Was “ratchet up your fabulosity factor” one of your New Year’s resolutions? Does that resolve now seem a dim and fuzzy memory? Then thank heaven for Simon Doonan and his new book, “Gay Men Don’t Get Fat” (Blue Rider Press; $24.95).
Style setter, best-selling author and creative director for Barneys New York, Doonan riffs on our tendency to defer to French women regarding matters of living well, dressing with panache and eating dessert. Really though, who knows more about good times and looking great than gay men? As Doonan puts it: “Gay men are French women … with penises.”
This self-described “Gucci-wearing Margaret Mead at heart” shows why gays know how to work, play and dress better than anyone else, and offers advice for getting with the program.
Most gratifying to me was that in his Top 10-ish (actually 13) life-enhancingly fabulous films, Doonan includes “Double Indemnity,” “Mildred Pierce,” “Some Like It Hot” and “All About Eve.” Oh, and “Mommie Dearest” – duh! (The others are: “Paris is Burning,” “The Boys in the Band,” “X, Y and Zee,” “Faster, Pussycat! Kill! Kill!” “Female Trouble,” “Showgirls,” Rosemary’s Baby,” and “Midnight Cowboy.”)
At a recent book signing at Barneys in Beverly Hills, Doonan graciously shared his thoughts on the glory of black and white. “Film noir has been important to me since I first saw ‘Double Indemnity’ at age 6 [on TV]. It’s mysterious and sad and sexy.
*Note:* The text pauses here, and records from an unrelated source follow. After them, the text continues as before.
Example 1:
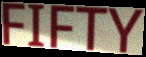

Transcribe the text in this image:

FIFTY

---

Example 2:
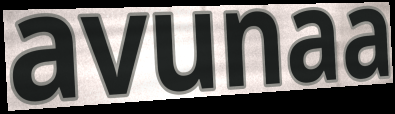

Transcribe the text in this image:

avunaa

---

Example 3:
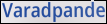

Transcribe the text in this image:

Varadpande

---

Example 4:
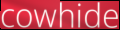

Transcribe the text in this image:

cowhide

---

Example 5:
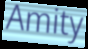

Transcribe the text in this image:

Amity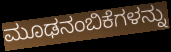
ಮೂಢನಂಬಿಕೆಗಳನ್ನು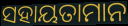
ସହାୟତାମାନ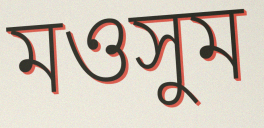
মওসুমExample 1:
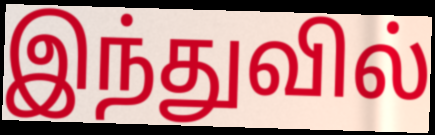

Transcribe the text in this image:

இந்துவில்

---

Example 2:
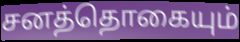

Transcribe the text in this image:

சனத்தொகையும்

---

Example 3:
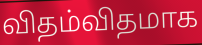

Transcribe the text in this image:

விதம்விதமாக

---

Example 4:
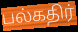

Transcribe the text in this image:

பல்கதிர்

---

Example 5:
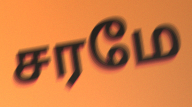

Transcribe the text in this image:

சரமேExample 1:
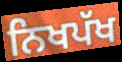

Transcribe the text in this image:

ਨਿਖਪੱਖ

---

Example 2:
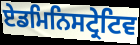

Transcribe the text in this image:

ਏਡਮਿਨਿਸਟ੍ਰੇਟਿਵ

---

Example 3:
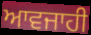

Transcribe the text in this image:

ਆਵਜਾਹੀ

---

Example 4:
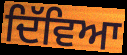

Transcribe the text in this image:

ਦਿੱਵਿਆ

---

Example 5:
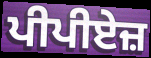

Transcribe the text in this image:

ਪੀਪੀਏਜ਼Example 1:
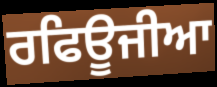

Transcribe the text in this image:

ਰਫਿਊਜੀਆ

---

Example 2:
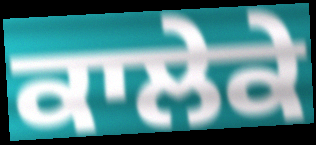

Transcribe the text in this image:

ਕਾਲੇਕੇ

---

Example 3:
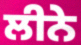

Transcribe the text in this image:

ਲੀਨੇ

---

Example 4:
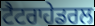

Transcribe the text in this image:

ਟੈਟਰਾਹੇਡਰਲ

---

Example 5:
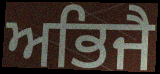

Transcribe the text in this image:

ਅਭਿਜੈ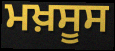
ਮਖ਼ਸੂਸ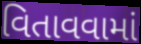
વિતાવવામાં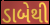
ડાબેથીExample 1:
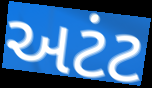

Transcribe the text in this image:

અટંટ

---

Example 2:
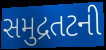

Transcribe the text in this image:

સમુદ્રતટની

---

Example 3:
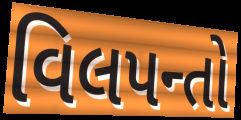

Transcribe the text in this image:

વિલપન્તો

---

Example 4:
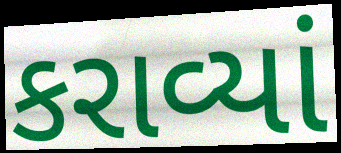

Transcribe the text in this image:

કરાવ્યાં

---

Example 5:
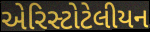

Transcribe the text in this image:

એરિસ્ટોટેલીયન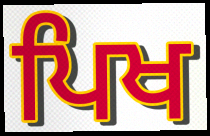
ਪਿਖ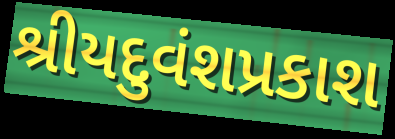
શ્રીયદુવંશપ્રકાશ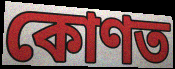
কোণত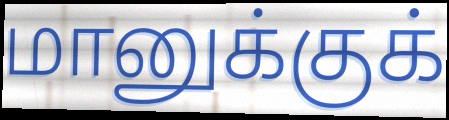
மானுக்குக்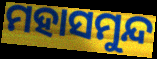
ମହାସମୁନ୍ଦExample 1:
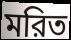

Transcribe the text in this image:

মরিত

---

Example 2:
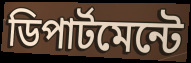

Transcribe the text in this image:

ডিপার্টমেন্টে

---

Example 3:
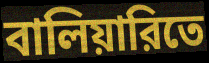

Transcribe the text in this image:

বালিয়ারিতে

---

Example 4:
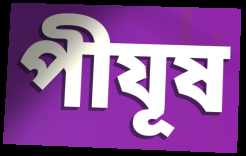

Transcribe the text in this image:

পীযূষ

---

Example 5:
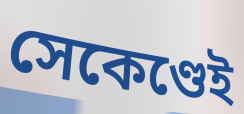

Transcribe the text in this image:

সেকেণ্ডেই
I’ve always loved it. I can’t imagine living without knowing about film noir. I feel sorry for kids who grew up on rom-coms and don’t have this beauty in their lives. J’adore!”
The book is the literary equivalent of the champagne and macaroons that circulated at the Barneys event. In chapters such as “Macaroons Are So Gay!” “Jamie Oliver is a Lesbian,” “The Bitter Tears of Jackie O” and “Go Tuck Yourself,” Doonan merrily gushes about the surprisingly straight origins of chi-chi gay-friendly food, lesbian trend-setting, ignorant interns and scary plastic surgery. In “The Fag Hagony and the Ecstasy,” he offers tips for ditching the shackles of ridonculous societal expectations and cultivating a gay entourage.
His hilarious observations are laced with fondness and compassion for his target market. “I dedicate this book to the straight women of the world, whose lives seem insanely more complicated than my own and whose shoes must surely hurt like hell. I feel your pain, girls!”